Yes, -EAGAIN is suitable.

> No BUG_ON() please. As I've previously mentioned, it's against
> Documentation/process/coding-style.rst.
>
> > > +Hugh Dickins for further consultation if you need it.
> > >
> > >>>> +
> > >>>> +       for (; orders[i]; i++) {
> > >>>> +               addr = ALIGN_DOWN(vmf->address, PAGE_SIZE << orders[i]);
> > >>>> +               vmf->pte = pte + pte_index(addr);
> > >>>> +               if (!vmf_pte_range_changed(vmf, 1 << orders[i]))

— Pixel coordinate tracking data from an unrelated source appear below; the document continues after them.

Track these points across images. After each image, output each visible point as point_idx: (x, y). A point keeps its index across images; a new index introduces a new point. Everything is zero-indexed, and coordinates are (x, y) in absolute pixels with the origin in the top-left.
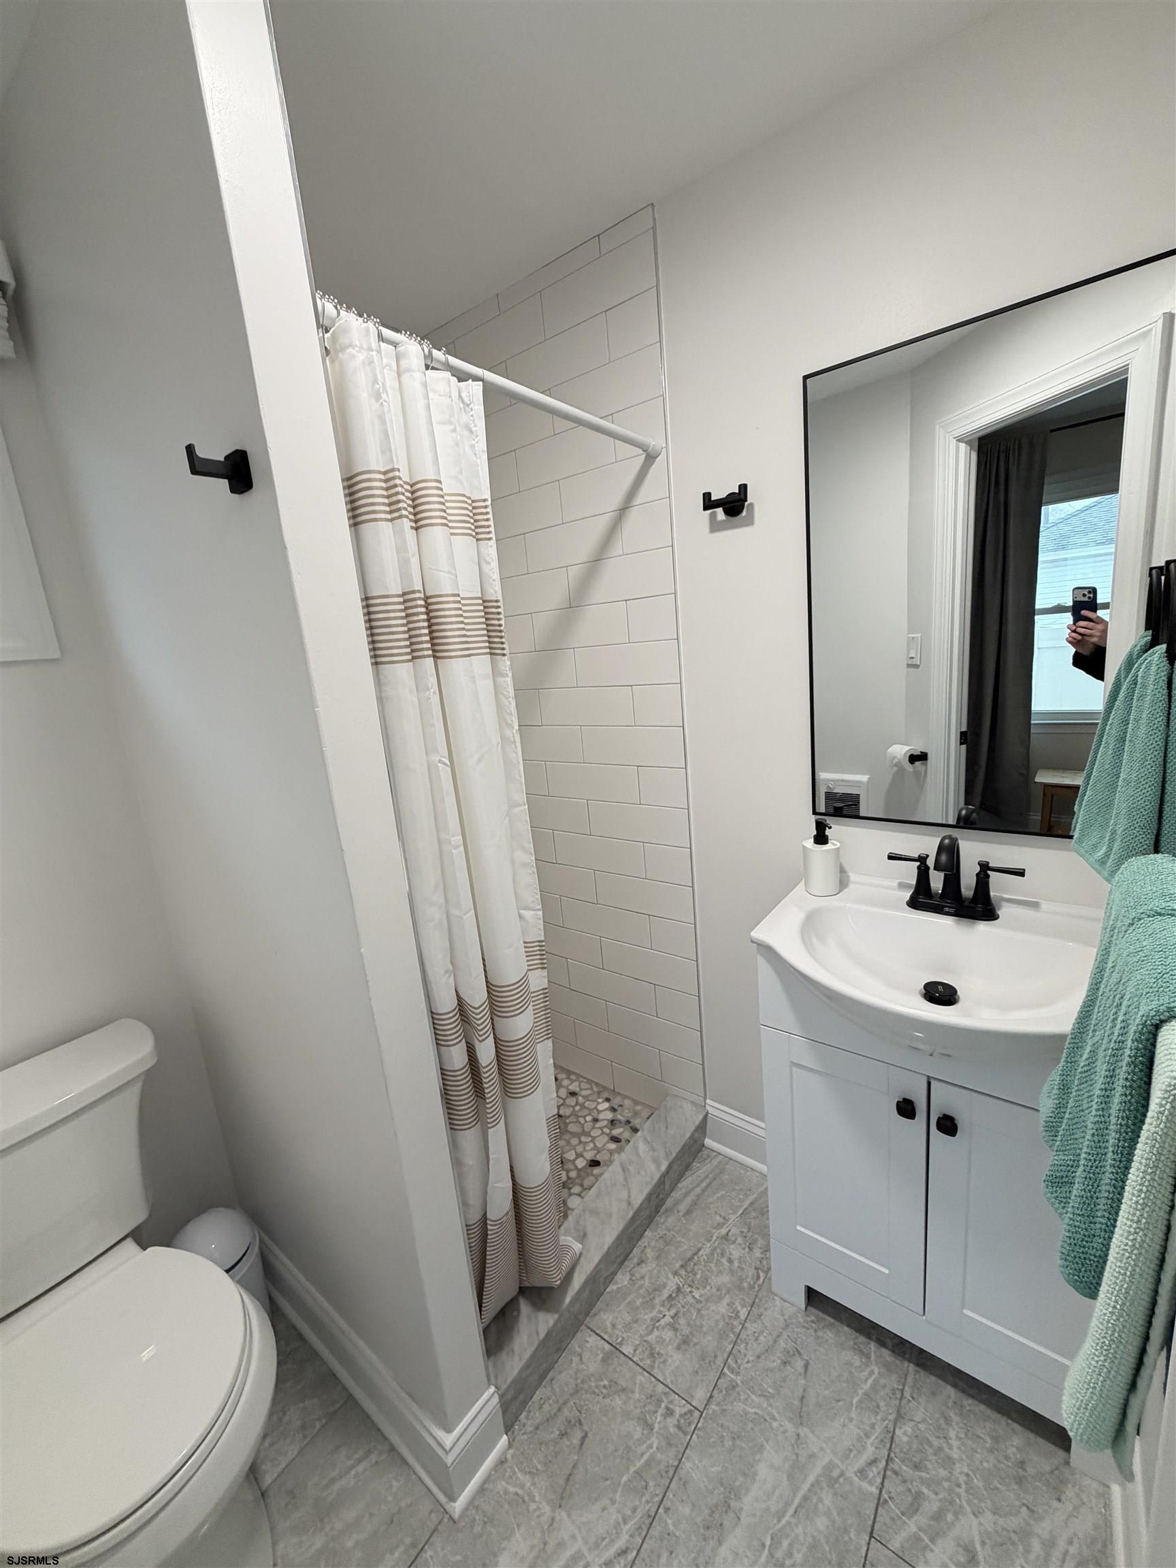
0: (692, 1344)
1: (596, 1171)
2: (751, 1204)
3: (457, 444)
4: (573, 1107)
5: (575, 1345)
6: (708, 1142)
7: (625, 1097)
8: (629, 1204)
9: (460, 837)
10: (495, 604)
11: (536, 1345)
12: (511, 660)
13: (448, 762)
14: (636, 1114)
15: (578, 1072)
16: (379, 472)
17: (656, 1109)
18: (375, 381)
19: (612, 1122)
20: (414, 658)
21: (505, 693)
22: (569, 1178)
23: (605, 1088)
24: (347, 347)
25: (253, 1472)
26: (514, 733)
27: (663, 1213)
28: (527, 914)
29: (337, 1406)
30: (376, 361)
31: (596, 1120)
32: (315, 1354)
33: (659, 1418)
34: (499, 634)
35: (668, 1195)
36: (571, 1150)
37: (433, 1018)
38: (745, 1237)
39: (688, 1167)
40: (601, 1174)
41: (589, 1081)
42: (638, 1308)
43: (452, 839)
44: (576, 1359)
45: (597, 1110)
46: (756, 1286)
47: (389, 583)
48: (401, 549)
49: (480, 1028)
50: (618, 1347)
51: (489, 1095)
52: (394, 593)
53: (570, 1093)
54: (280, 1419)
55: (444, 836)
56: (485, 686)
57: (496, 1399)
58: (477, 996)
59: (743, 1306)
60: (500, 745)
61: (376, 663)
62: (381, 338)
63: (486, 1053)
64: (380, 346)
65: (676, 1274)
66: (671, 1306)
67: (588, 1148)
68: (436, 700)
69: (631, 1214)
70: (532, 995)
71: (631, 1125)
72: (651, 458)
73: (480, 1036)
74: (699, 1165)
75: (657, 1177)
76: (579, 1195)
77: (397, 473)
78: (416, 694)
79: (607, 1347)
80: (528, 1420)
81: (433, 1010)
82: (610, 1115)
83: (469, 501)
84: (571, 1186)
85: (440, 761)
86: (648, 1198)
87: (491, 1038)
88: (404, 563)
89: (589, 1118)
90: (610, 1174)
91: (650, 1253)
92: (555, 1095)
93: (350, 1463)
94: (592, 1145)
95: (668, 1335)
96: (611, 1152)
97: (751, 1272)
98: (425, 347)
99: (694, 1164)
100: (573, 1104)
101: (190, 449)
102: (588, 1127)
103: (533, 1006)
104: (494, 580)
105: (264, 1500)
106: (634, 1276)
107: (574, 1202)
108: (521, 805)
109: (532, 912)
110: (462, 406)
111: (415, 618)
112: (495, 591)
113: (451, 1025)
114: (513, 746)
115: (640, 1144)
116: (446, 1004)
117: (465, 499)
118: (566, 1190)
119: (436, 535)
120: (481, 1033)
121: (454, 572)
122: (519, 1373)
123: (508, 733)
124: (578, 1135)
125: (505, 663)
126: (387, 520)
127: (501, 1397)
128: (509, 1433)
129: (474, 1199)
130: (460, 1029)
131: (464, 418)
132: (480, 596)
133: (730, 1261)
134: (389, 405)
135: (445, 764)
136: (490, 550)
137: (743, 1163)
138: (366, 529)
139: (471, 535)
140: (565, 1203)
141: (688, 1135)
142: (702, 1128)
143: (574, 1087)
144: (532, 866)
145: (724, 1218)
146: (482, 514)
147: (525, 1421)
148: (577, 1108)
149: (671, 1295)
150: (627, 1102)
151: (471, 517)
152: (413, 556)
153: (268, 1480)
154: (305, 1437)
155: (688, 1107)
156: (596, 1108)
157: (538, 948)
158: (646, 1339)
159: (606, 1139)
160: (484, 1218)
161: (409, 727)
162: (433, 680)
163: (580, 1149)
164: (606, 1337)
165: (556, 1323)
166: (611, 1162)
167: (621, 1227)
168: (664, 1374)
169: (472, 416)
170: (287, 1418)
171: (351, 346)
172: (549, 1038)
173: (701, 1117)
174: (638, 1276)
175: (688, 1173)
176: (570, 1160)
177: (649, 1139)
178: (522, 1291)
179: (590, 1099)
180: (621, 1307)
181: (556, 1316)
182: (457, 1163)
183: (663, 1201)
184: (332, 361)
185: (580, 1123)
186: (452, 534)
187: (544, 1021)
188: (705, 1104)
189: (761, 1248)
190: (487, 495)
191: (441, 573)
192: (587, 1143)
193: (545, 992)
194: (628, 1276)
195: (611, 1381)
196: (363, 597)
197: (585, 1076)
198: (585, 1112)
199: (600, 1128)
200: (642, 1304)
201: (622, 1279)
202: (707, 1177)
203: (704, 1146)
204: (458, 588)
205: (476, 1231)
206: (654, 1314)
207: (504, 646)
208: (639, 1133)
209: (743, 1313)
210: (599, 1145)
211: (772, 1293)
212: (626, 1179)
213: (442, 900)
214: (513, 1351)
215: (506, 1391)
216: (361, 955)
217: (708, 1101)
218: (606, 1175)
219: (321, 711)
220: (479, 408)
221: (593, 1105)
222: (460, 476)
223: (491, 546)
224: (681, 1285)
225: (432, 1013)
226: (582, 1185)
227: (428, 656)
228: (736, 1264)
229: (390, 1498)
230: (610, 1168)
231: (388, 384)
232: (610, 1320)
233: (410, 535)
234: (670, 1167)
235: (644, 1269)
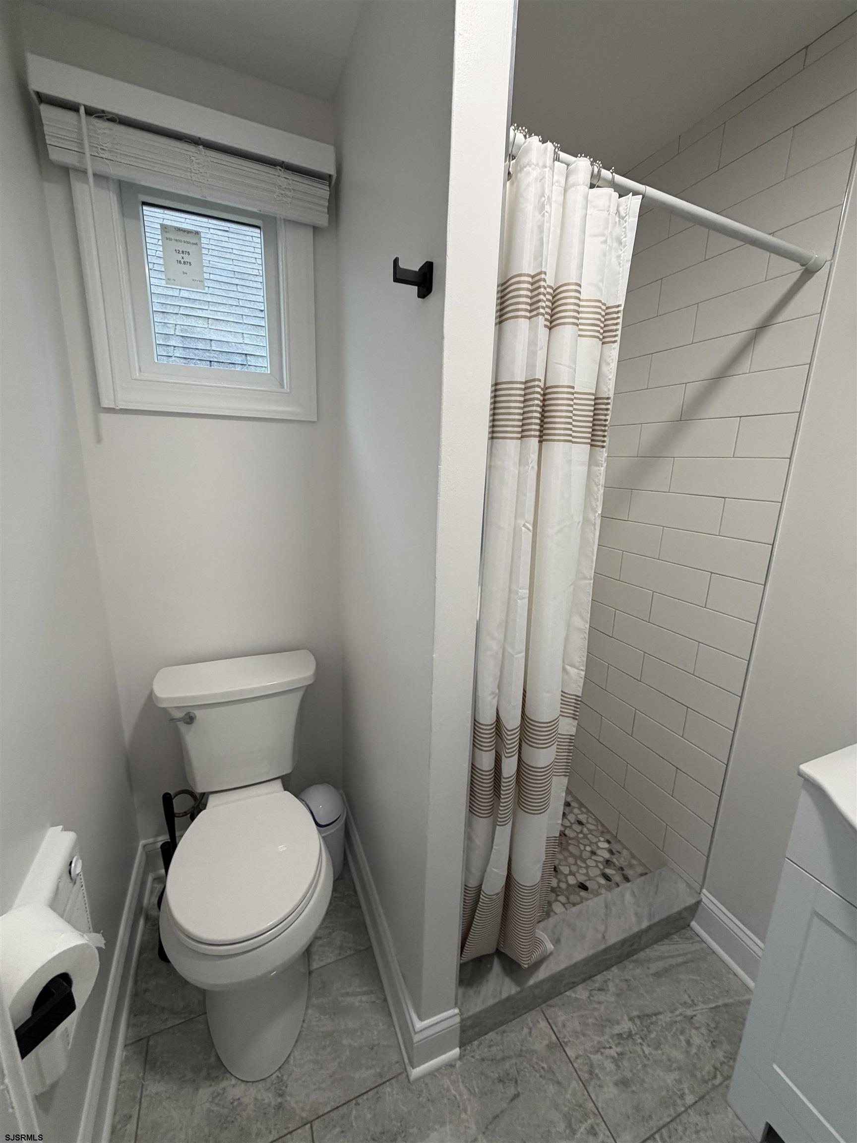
0: (629, 1090)
1: (583, 893)
2: (726, 1005)
3: (604, 255)
4: (578, 833)
5: (529, 1017)
6: (694, 924)
7: (625, 847)
8: (604, 937)
9: (527, 591)
10: (606, 401)
11: (497, 1000)
12: (609, 452)
13: (531, 528)
14: (631, 866)
15: (589, 808)
16: (529, 275)
17: (651, 871)
18: (543, 195)
19: (608, 861)
20: (522, 437)
21: (597, 481)
22: (559, 887)
23: (608, 832)
24: (525, 167)
25: (308, 953)
26: (596, 517)
27: (633, 961)
28: (572, 671)
29: (362, 948)
30: (547, 176)
31: (593, 853)
32: (359, 907)
33: (582, 1130)
34: (603, 428)
35: (642, 949)
36: (566, 866)
37: (475, 724)
38: (710, 1031)
39: (668, 936)
40: (587, 899)
41: (597, 819)
42: (588, 1025)
43: (520, 591)
44: (526, 1030)
45: (597, 845)
46: (710, 1083)
47: (517, 371)
48: (532, 342)
49: (508, 747)
50: (563, 1044)
51: (503, 801)
52: (519, 380)
53: (578, 821)
54: (330, 933)
55: (514, 587)
56: (579, 471)
57: (457, 1019)
58: (512, 721)
59: (692, 1092)
60: (581, 524)
61: (492, 438)
62: (557, 159)
63: (509, 767)
64: (554, 165)
65: (631, 1019)
66: (619, 1043)
67: (580, 871)
68: (533, 475)
69: (603, 947)
70: (559, 736)
71: (624, 872)
72: (809, 271)
73: (507, 753)
74: (679, 940)
75: (636, 929)
76: (564, 905)
77: (543, 276)
78: (518, 467)
79: (554, 1038)
80: (479, 1049)
81: (476, 719)
82: (607, 855)
83: (604, 307)
84: (559, 893)
85: (524, 525)
86: (623, 942)
87: (516, 757)
88: (532, 354)
89: (588, 848)
90: (593, 904)
91: (612, 987)
92: (560, 822)
93: (359, 990)
94: (584, 871)
95: (610, 1066)
96: (600, 886)
97: (708, 1067)
98: (595, 167)
99: (675, 936)
100: (578, 831)
101: (396, 262)
102: (586, 855)
103: (558, 745)
104: (610, 379)
105: (309, 978)
106: (592, 996)
107: (558, 908)
108: (588, 579)
109: (576, 671)
110: (617, 219)
111: (531, 403)
112: (609, 389)
113: (487, 735)
114: (592, 527)
115: (627, 894)
116: (487, 718)
117: (600, 304)
118: (554, 895)
119: (566, 333)
120: (507, 751)
121: (574, 366)
122: (481, 1012)
123: (591, 516)
124: (576, 858)
125: (604, 453)
126: (525, 317)
127: (462, 1020)
128: (463, 1048)
129: (475, 870)
130: (493, 741)
131: (618, 230)
132: (594, 392)
133: (688, 1043)
134: (550, 216)
135: (528, 529)
136: (613, 352)
137: (728, 964)
138: (508, 325)
139: (598, 337)
140: (550, 904)
141: (676, 909)
142: (694, 909)
143: (582, 818)
144: (586, 633)
145: (693, 1001)
146: (613, 319)
147: (475, 1048)
148: (581, 836)
149: (621, 1034)
150: (625, 852)
151: (602, 322)
152: (541, 349)
153: (315, 966)
154: (340, 954)
155: (682, 886)
156: (596, 843)
157: (574, 701)
158: (589, 1055)
159: (599, 872)
160: (479, 888)
161: (506, 492)
162: (535, 457)
163: (574, 868)
164: (555, 1029)
165: (518, 993)
166: (599, 894)
167: (591, 952)
168: (597, 1096)
169: (625, 228)
170: (334, 934)
171: (529, 164)
172: (567, 776)
173: (694, 901)
174: (596, 998)
175: (666, 941)
176: (563, 873)
177: (636, 894)
178: (498, 953)
179: (594, 833)
180: (575, 1014)
181: (518, 989)
182: (469, 837)
183: (635, 952)
184: (512, 184)
185: (580, 848)
186: (580, 336)
187: (565, 761)
188: (701, 891)
189: (725, 1052)
190: (622, 301)
191: (562, 366)
192: (581, 867)
193: (572, 739)
194: (587, 994)
195: (550, 1068)
196: (494, 383)
197: (595, 814)
198: (586, 842)
199: (596, 861)
200: (594, 1024)
201: (581, 993)
202: (684, 954)
203: (689, 925)
204: (574, 383)
205: (472, 894)
206: (602, 1039)
207: (605, 439)
208: (629, 883)
209: (690, 1099)
210: (591, 874)
211: (726, 1101)
212: (606, 915)
213: (502, 637)
214: (479, 992)
215: (469, 1018)
216: (432, 659)
217: (704, 891)
218: (589, 902)
219: (443, 467)
220: (633, 221)
221: (595, 840)
222: (601, 284)
223: (614, 349)
224: (633, 1032)
225: (475, 720)
226: (568, 898)
227: (535, 436)
228: (694, 1050)
229: (376, 1033)
230: (596, 899)
231: (554, 198)
232: (563, 1018)
233: (543, 333)
234: (650, 928)
235: (601, 997)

> > >>>> +                       break;
> > >>>> +       }
> > >>>> +
> > >>>> +       vmf->pte = NULL;
> > >>>> +       pte_unmap(pte);
> > >>>> +
> > >>>> +       gfp = vma_thp_gfp_mask(vma);
> > >>>> +
> > >>>> +       for (; orders[i]; i++) {
> > >>>> +               addr = ALIGN_DOWN(vmf->address, PAGE_SIZE << orders[i]);
> > >>>> +               *folio = vma_alloc_folio(gfp, orders[i], vma, addr, true);
> > >>>> +               if (*folio) {
> > >>>> +                       clear_huge_page(&(*folio)->page, addr, 1 << orders[i]);
> > >>>> +                       return 0;
> > >>>> +               }
> > >>>> +       }
> > >>>> +
> > >>>> +fallback:
> > >>>> +       *folio = vma_alloc_zeroed_movable_folio(vma, vmf->address);
> > >>>> +       return *folio ? 0 : -ENOMEM;
> > >>>> +}
> > >>>> +#else
> > >>>> +static inline int alloc_anon_folio(struct vm_fault *vmf, struct folio **folio)
> > >>>
> > >>> Drop "inline" (it doesn't do anything in .c).
> > >>
> > >> There are 38 instances of inline in memory.c alone, so looks like a well used
> > >> convention, even if the compiler may choose to ignore. Perhaps you can educate
> > >> me; what's the benefit of dropping it?
> > >
> > > I'll let Willy and Andrew educate both of us :)
> > >
> > > +Matthew Wilcox +Andrew Morton please. Thank you.
> > >
> > >>> The rest looks good to me.
> > >>
> > >> Great - just incase it wasn't obvious, I decided not to overwrite vmf->address
> > >> with the aligned version, as you suggested
> > >
> > > Yes, I've noticed. Not overwriting has its own merits for sure.
> > >
> > >> for 2 reasons; 1) address is const
> > >> in the struct, so would have had to change that. 2) there is a uffd path that
> > >> can be taken after the vmf->address fixup would have occured and the path
> > >> consumes that member, so it would have had to be un-fixed-up making it more
> > >> messy than the way I opted for.
> > >>
> > >> Thanks for the quick review as always!